WHAT THIS TASK INVOLVES: Go through the entries below and count the lines where the word "Dicembre" appears; give only the count.

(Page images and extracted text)
□ □ □
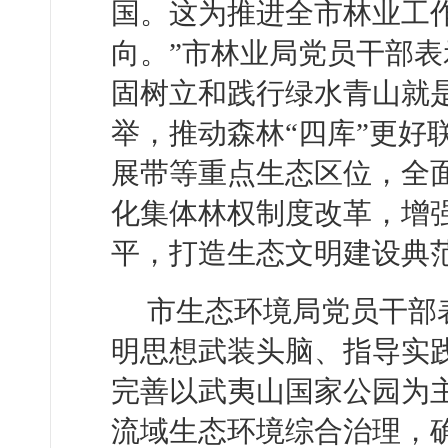
国。这为推进全市林业工
向。”市林业局党员干部
固树立和践行绿水青山就是
举，推动森林“四库”更好
展带等重点生态区位，全
化集体林权制度改革，增
平，打造生态文明建设典
市生态环境局党员干部
明思想武装头脑、指导实践
完善以武夷山国家公园为
流域生态环境综合治理，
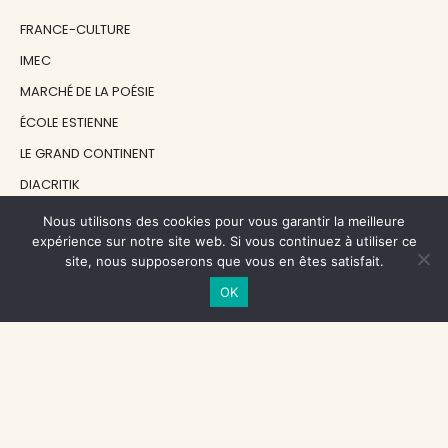
FRANCE-CULTURE
IMEC
MARCHÉ DE LA POÉSIE
ÉCOLE ESTIENNE
LE GRAND CONTINENT
DIACRITIK
EN ATTENDANT NADEAU
Nous utilisons des cookies pour vous garantir la meilleure
expérience sur notre site web. Si vous continuez à utiliser ce
site, nous supposerons que vous en êtes satisfait.
NOS SOUTIENS
OK
CENTRE NATIONAL DU LIVRE
RÉGION ÎLE-DE-FRANCE
MAIRIE PARIS CENTRE
FONDATION FMSH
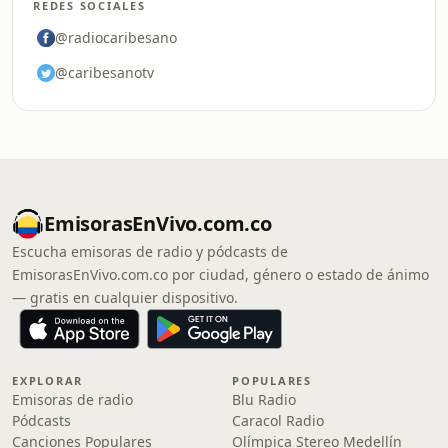
REDES SOCIALES
@radiocaribesano
@caribesanotv
EmisorasEnVivo.com.co
Escucha emisoras de radio y pódcasts de
EmisorasEnVivo.com.co por ciudad, género o estado de ánimo
— gratis en cualquier dispositivo.
EXPLORAR
POPULARES
Emisoras de radio
Blu Radio
Pódcasts
Caracol Radio
Canciones Populares
Olímpica Stereo Medellín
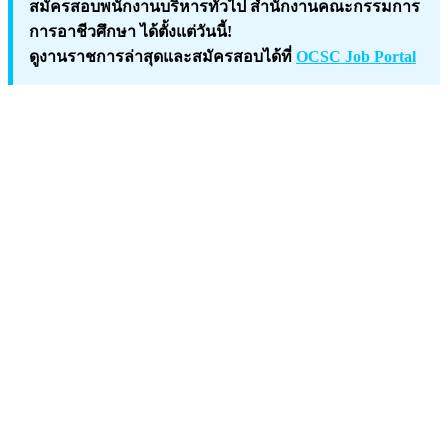
สมัครสอบพนักงานบริหารทั่วไป สำนักงานคณะกรรมการ
การอาชีวศึกษา ได้ตั้งแต่วันนี้!
ดูงานราชการล่าสุดและสมัครสอบได้ที่
OCSC Job Portal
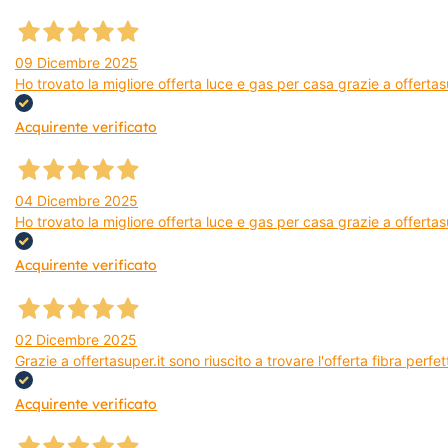
09 Dicembre 2025
Ho trovato la migliore offerta luce e gas per casa grazie a offerta
Acquirente verificato
04 Dicembre 2025
Ho trovato la migliore offerta luce e gas per casa grazie a offertas
Acquirente verificato
02 Dicembre 2025
Grazie a offertasuper.it sono riuscito a trovare l'offerta fibra per
Acquirente verificato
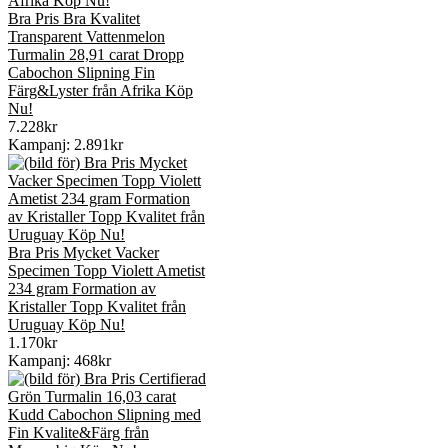
Bra Pris Bra Kvalitet
Transparent Vattenmelon
Turmalin 28,91 carat Dropp
Cabochon Slipning Fin
Färg&Lyster från Afrika Köp
Nu!
7.228kr
Kampanj: 2.891kr
Bra Pris Mycket Vacker
Specimen Topp Violett Ametist
234 gram Formation av
Kristaller Topp Kvalitet från
Uruguay Köp Nu!
1.170kr
Kampanj: 468kr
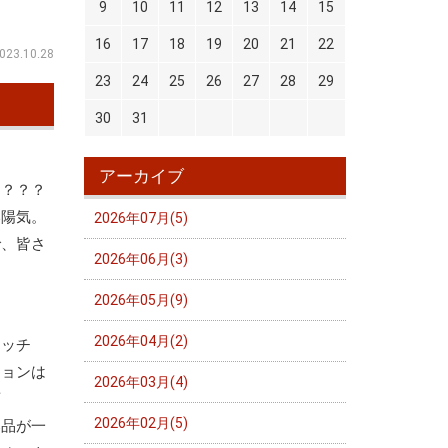
9
10
11
12
13
14
15
16
17
18
19
20
21
22
023.10.28
23
24
25
26
27
28
29
30
31
アーカイブ
な？？？
い陽気。
2026年07月(5)
で、皆さ
2026年06月(3)
2026年05月(9)
2026年04月(2)
ラッチ
ションは
2026年03月(4)
変
2026年02月(5)
部品が一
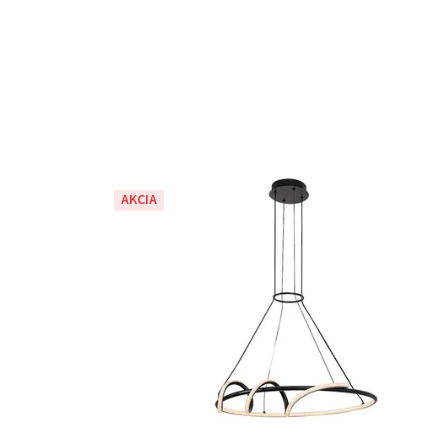
AKCIA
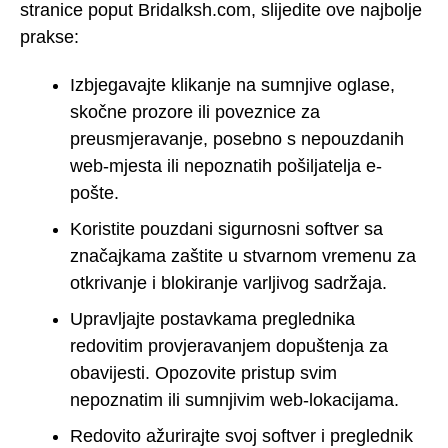
stranice poput Bridalksh.com, slijedite ove najbolje
prakse:
Izbjegavajte klikanje na sumnjive oglase,
skočne prozore ili poveznice za
preusmjeravanje, posebno s nepouzdanih
web-mjesta ili nepoznatih pošiljatelja e-
pošte.
Koristite pouzdani sigurnosni softver sa
značajkama zaštite u stvarnom vremenu za
otkrivanje i blokiranje varljivog sadržaja.
Upravljajte postavkama preglednika
redovitim provjeravanjem dopuštenja za
obavijesti. Opozovite pristup svim
nepoznatim ili sumnjivim web-lokacijama.
Redovito ažurirajte svoj softver i preglednik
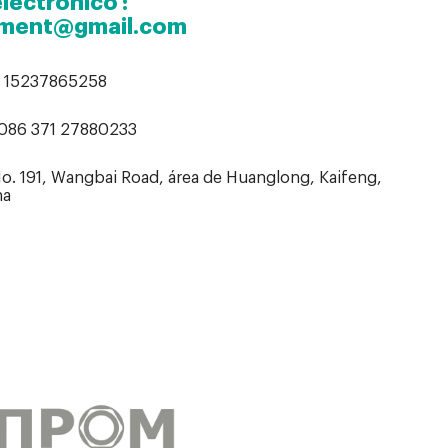
lectrónico :
ument@gmail.com
6 15237865258
0086 371 27880233
No. 191, Wangbai Road, área de Huanglong, Kaifeng,
na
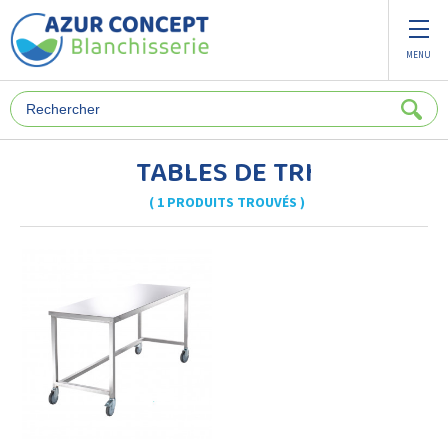
Panneau de gestion des cookies
MENU
TABLES DE TRI
( 1 PRODUITS TROUVÉS )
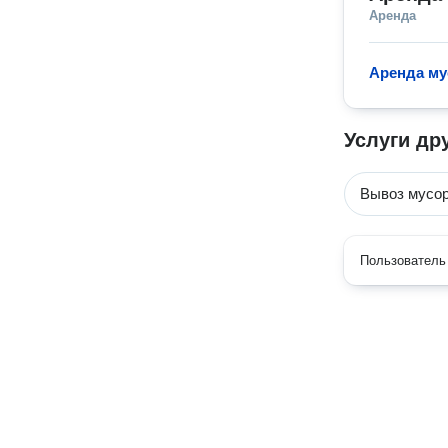
Аренда
Аренда му
Услуги др
Вывоз мусо
Пользователь 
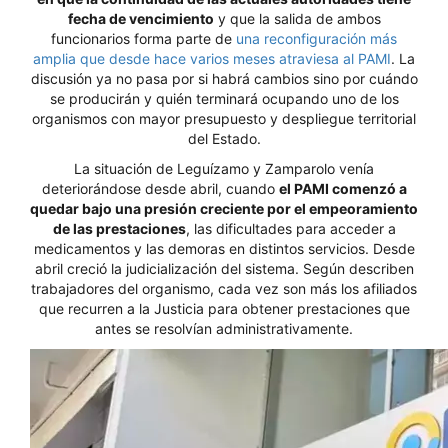
fecha de vencimiento
y que la salida de ambos
funcionarios forma parte de
una reconfiguración más
amplia que desde hace varios meses atraviesa al PAMI
. La
discusión ya no pasa por si habrá cambios sino por cuándo
se producirán y quién terminará ocupando uno de los
organismos con mayor presupuesto y despliegue territorial
del Estado.
La situación de Leguízamo y Zamparolo venía
deteriorándose desde abril, cuando
el PAMI comenzó a
quedar bajo una presión creciente por el empeoramiento
de las prestaciones
, las dificultades para acceder a
medicamentos y las demoras en distintos servicios. Desde
abril creció la judicialización del sistema. Según describen
trabajadores del organismo, cada vez son más los afiliados
que recurren a la Justicia para obtener prestaciones que
antes se resolvían administrativamente.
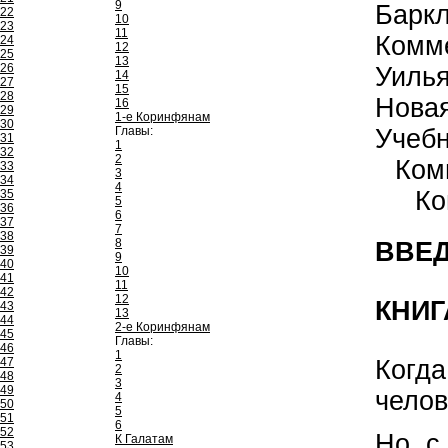
9
Барк
22
10
23
11
Комм
24
12
25
13
26
Уиль
14
27
15
28
Нова
16
29
1-е Коринфянам
30
Главы:
Учеб
31
1
32
2
Ком
33
3
34
4
Ко
35
5
36
6
37
7
38
8
ВВЕД
39
9
40
10
41
11
42
12
КНИГ
43
13
44
2-е Коринфянам
45
Главы:
46
1
Когда
47
2
48
3
49
челов
4
50
5
51
6
52
Но, с
К Галатам
53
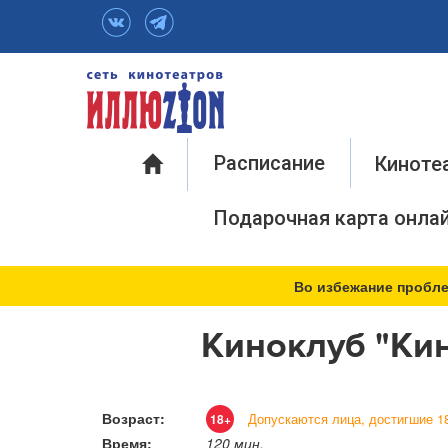
Инфо
Расписание
Киноте
Подарочная карта онла
Во избежание пробле
Киноклуб "Кин
Возраст:
Допускаются лица, достигшие 18
18+
Время:
120 мин.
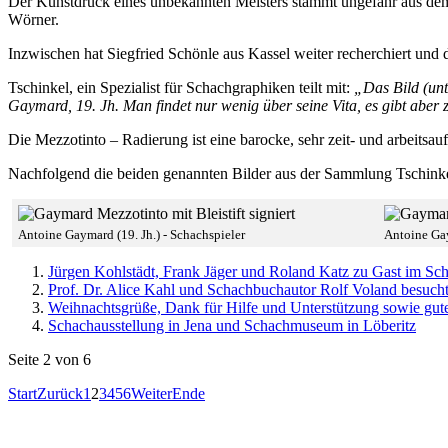
Der Kunstdruck eines unbekannten Meisters stammt ungefähr aus dem
Wörner.
Inzwischen hat Siegfried Schönle aus Kassel weiter recherchiert und d
Tschinkel, ein Spezialist für Schachgraphiken teilt mit:
„Das Bild (unt
Gaymard, 19. Jh. Man findet nur wenig über seine Vita, es gibt aber z
Die Mezzotinto – Radierung ist eine barocke, sehr zeit- und arbeitsa
Nachfolgend die beiden genannten Bilder aus der Sammlung Tschinke
Antoine Gaymard (19. Jh.) - Schachspieler
Antoine Gay
Jürgen Kohlstädt, Frank Jäger und Roland Katz zu Gast im S
Prof. Dr. Alice Kahl und Schachbuchautor Rolf Voland besu
Weihnachtsgrüße, Dank für Hilfe und Unterstützung sowie g
Schachausstellung in Jena und Schachmuseum in Löberitz
Seite 2 von 6
Start
Zurück
1
2
3
4
5
6
Weiter
Ende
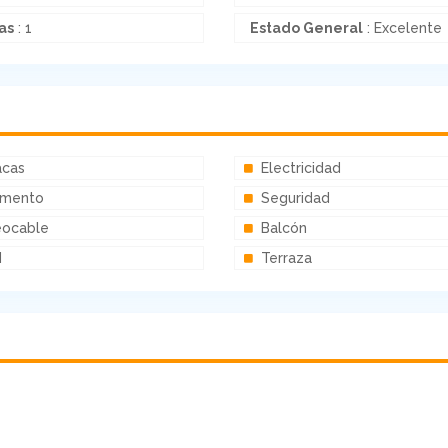
as
: 1
Estado General
: Excelente
acas
Electricidad
imento
Seguridad
eocable
Balcón
M
Terraza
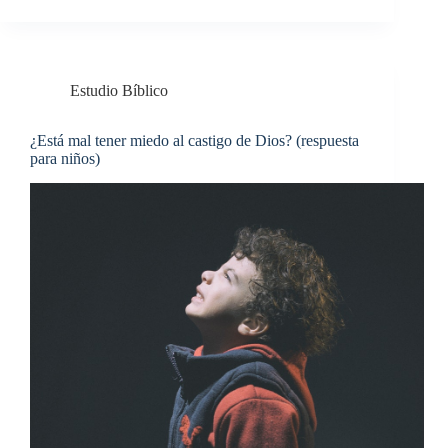
Estudio Bíblico
¿Está mal tener miedo al castigo de Dios? (respuesta
para niños)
□ □ □
WORKED SOLUTION: 3